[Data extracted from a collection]
——————

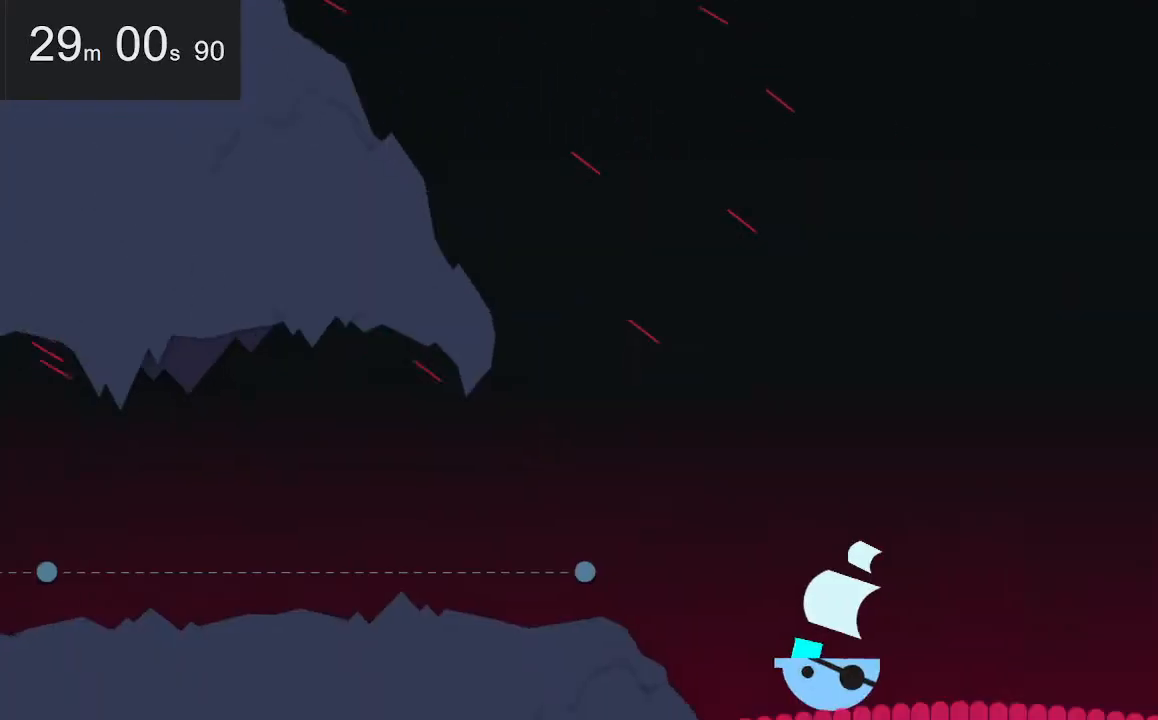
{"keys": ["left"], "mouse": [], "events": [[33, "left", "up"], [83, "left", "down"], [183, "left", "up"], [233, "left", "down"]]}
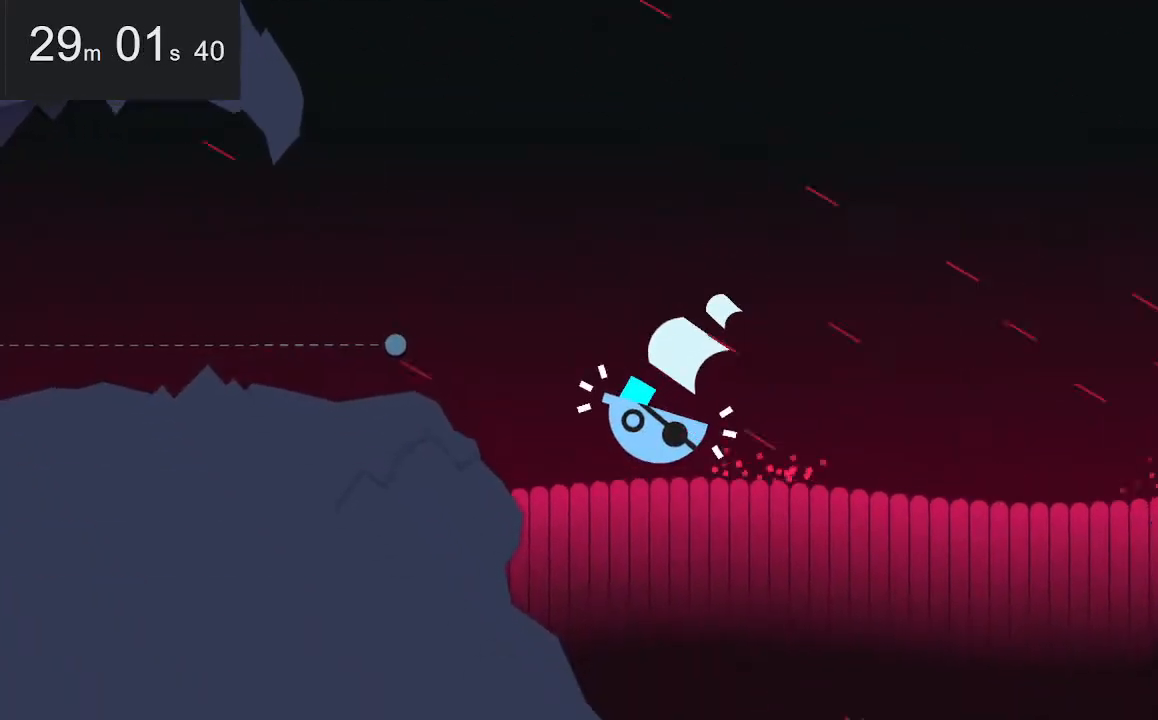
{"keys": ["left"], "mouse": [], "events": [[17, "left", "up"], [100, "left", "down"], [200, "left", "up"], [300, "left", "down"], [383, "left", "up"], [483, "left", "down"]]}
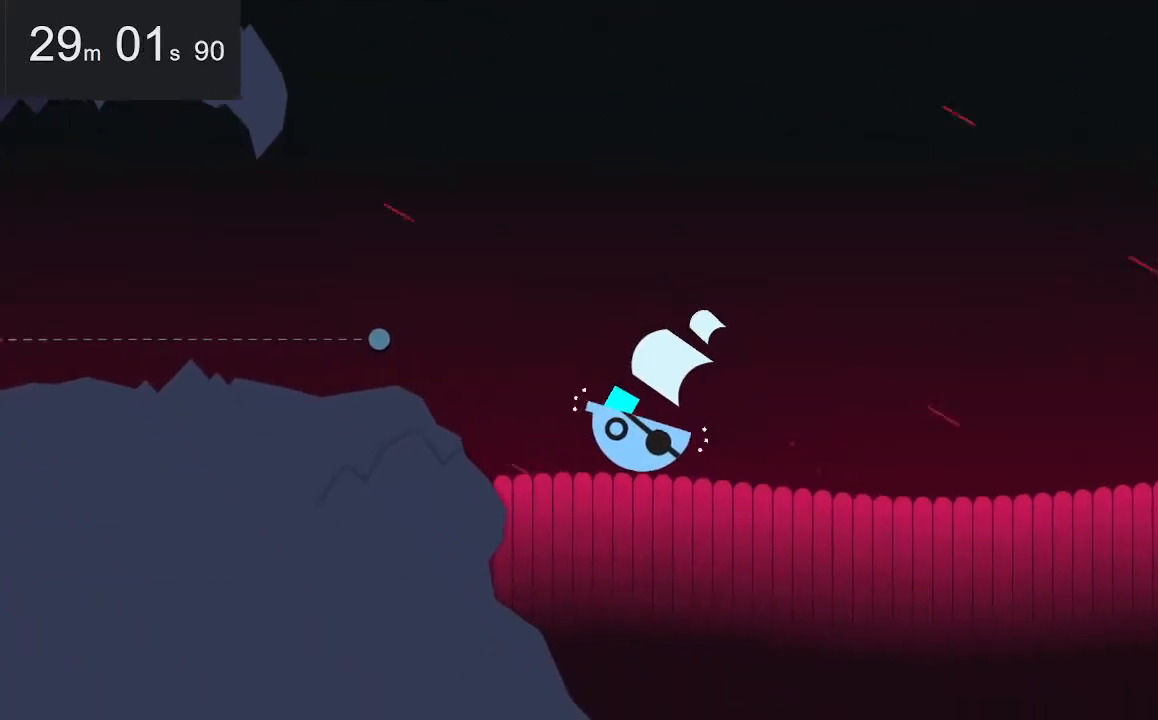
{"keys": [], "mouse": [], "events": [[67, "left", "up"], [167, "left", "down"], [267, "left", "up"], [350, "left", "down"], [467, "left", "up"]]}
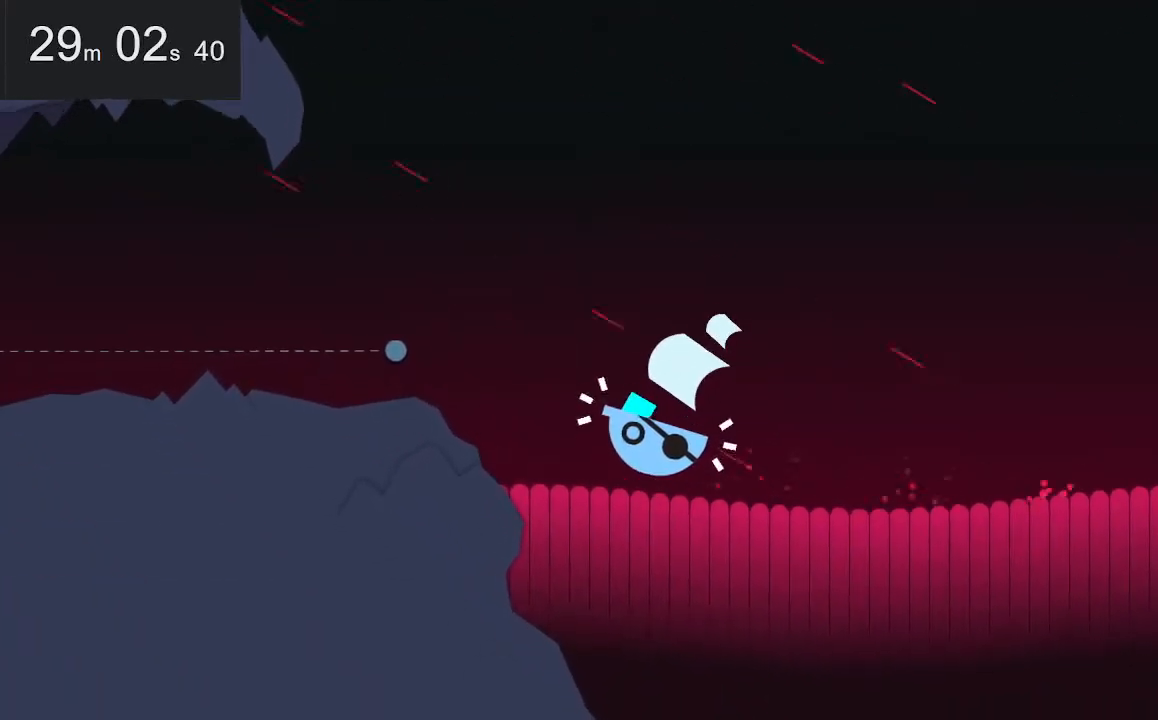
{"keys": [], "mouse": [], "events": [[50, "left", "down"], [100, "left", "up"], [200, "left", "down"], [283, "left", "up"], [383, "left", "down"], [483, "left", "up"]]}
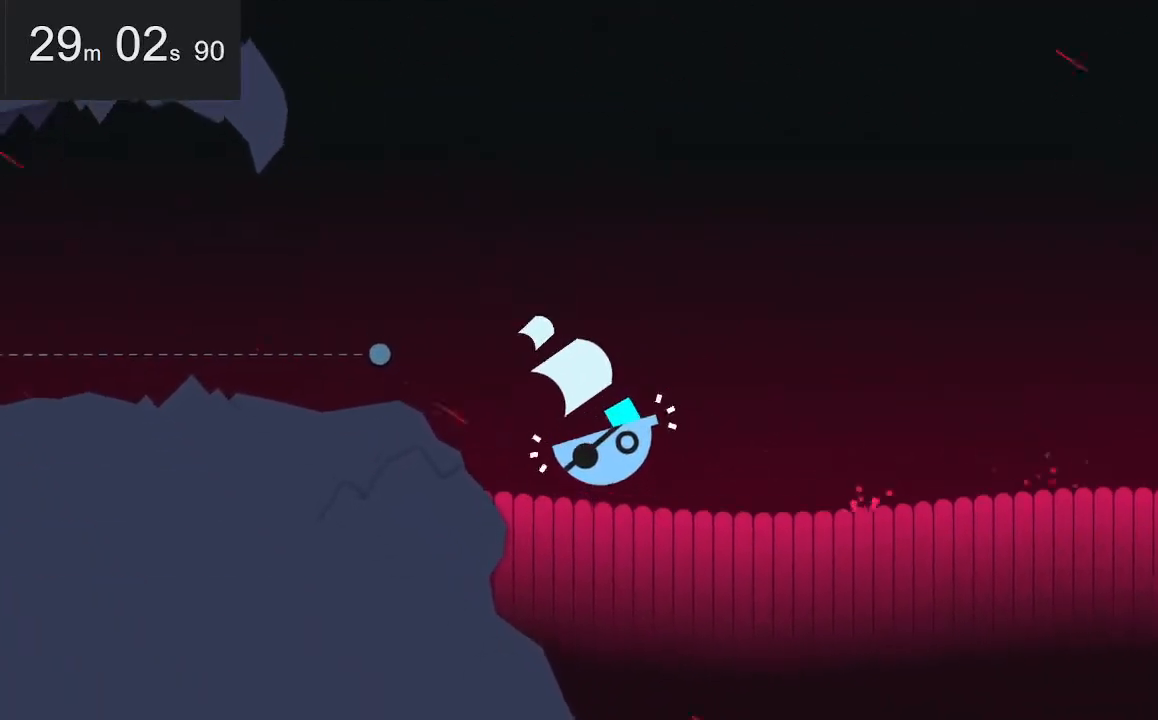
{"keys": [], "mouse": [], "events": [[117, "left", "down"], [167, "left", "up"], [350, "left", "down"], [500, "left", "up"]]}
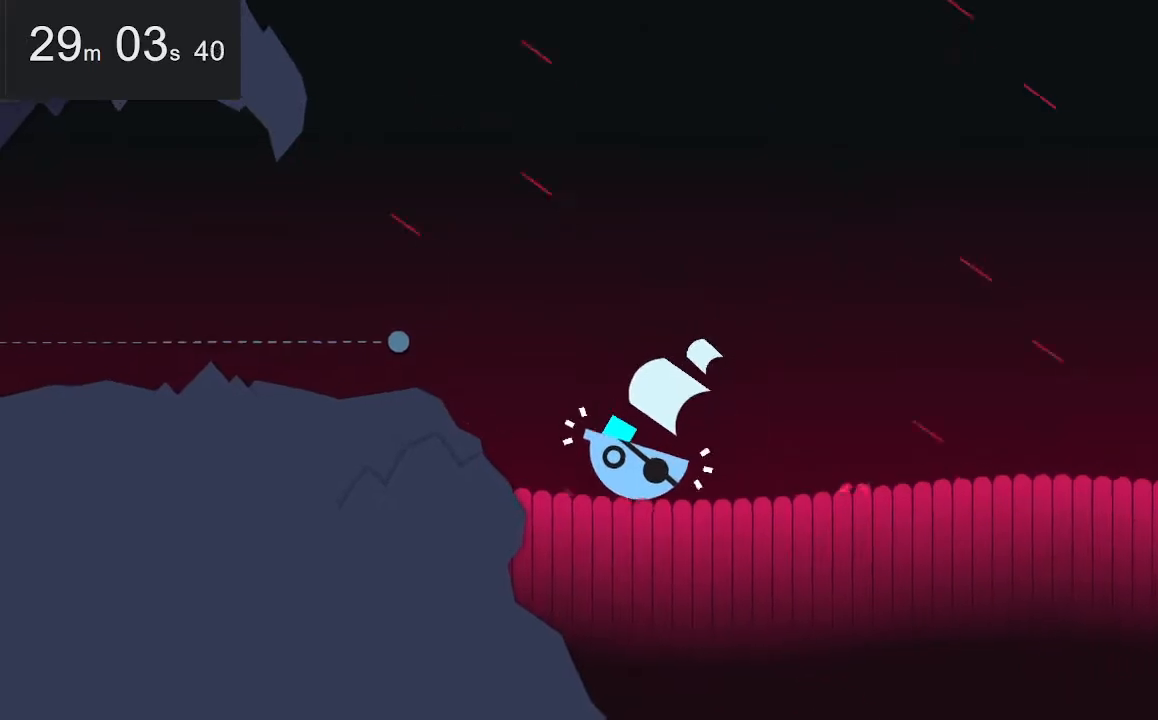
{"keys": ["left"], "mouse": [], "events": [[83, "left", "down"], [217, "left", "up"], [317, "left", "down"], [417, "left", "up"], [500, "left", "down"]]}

——————

Please output the records exactly, leaving the pictures out.

**Response to this task**.
{"keys": ["left"], "mouse": [], "events": [[33, "left", "up"], [83, "left", "down"], [183, "left", "up"], [233, "left", "down"]]}
{"keys": ["left"], "mouse": [], "events": [[17, "left", "up"], [100, "left", "down"], [200, "left", "up"], [300, "left", "down"], [383, "left", "up"], [483, "left", "down"]]}
{"keys": [], "mouse": [], "events": [[67, "left", "up"], [167, "left", "down"], [267, "left", "up"], [350, "left", "down"], [467, "left", "up"]]}
{"keys": [], "mouse": [], "events": [[50, "left", "down"], [100, "left", "up"], [200, "left", "down"], [283, "left", "up"], [383, "left", "down"], [483, "left", "up"]]}
{"keys": [], "mouse": [], "events": [[117, "left", "down"], [167, "left", "up"], [350, "left", "down"], [500, "left", "up"]]}
{"keys": ["left"], "mouse": [], "events": [[83, "left", "down"], [217, "left", "up"], [317, "left", "down"], [417, "left", "up"], [500, "left", "down"]]}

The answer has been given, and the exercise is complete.